- _Exercise_: Reproduce the material verbatim from its start through the line containing "Mobilità & Viaggi", with that line included.

* * * * *

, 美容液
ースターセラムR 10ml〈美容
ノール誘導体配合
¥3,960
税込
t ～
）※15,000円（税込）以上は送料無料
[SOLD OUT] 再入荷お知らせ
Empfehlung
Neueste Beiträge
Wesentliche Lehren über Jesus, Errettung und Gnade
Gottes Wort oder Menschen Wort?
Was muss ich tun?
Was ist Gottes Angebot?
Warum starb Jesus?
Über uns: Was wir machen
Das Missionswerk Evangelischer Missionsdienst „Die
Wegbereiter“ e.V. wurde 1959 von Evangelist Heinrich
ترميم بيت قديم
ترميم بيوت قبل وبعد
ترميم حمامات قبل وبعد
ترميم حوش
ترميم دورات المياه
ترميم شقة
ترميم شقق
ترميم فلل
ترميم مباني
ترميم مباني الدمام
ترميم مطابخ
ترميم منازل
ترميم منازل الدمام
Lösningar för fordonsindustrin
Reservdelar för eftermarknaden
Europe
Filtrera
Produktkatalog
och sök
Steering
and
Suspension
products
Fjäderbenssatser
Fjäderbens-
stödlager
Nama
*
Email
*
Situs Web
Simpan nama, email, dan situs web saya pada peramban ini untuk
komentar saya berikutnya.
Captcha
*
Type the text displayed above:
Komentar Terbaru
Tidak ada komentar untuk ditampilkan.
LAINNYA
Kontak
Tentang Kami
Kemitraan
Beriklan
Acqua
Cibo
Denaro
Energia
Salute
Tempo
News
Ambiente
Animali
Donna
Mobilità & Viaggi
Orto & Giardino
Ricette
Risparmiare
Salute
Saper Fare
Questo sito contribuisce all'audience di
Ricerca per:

* * * * *

- _Solution below_:
, 美容液
ースターセラムR 10ml〈美容
ノール誘導体配合
¥3,960
税込
t ～
）※15,000円（税込）以上は送料無料
[SOLD OUT] 再入荷お知らせ
Empfehlung
Neueste Beiträge
Wesentliche Lehren über Jesus, Errettung und Gnade
Gottes Wort oder Menschen Wort?
Was muss ich tun?
Was ist Gottes Angebot?
Warum starb Jesus?
Über uns: Was wir machen
Das Missionswerk Evangelischer Missionsdienst „Die
Wegbereiter“ e.V. wurde 1959 von Evangelist Heinrich
ترميم بيت قديم
ترميم بيوت قبل وبعد
ترميم حمامات قبل وبعد
ترميم حوش
ترميم دورات المياه
ترميم شقة
ترميم شقق
ترميم فلل
ترميم مباني
ترميم مباني الدمام
ترميم مطابخ
ترميم منازل
ترميم منازل الدمام
Lösningar för fordonsindustrin
Reservdelar för eftermarknaden
Europe
Filtrera
Produktkatalog
och sök
Steering
and
Suspension
products
Fjäderbenssatser
Fjäderbens-
stödlager
Nama
*
Email
*
Situs Web
Simpan nama, email, dan situs web saya pada peramban ini untuk
komentar saya berikutnya.
Captcha
*
Type the text displayed above:
Komentar Terbaru
Tidak ada komentar untuk ditampilkan.
LAINNYA
Kontak
Tentang Kami
Kemitraan
Beriklan
Acqua
Cibo
Denaro
Energia
Salute
Tempo
News
Ambiente
Animali
Donna
Mobilità & Viaggi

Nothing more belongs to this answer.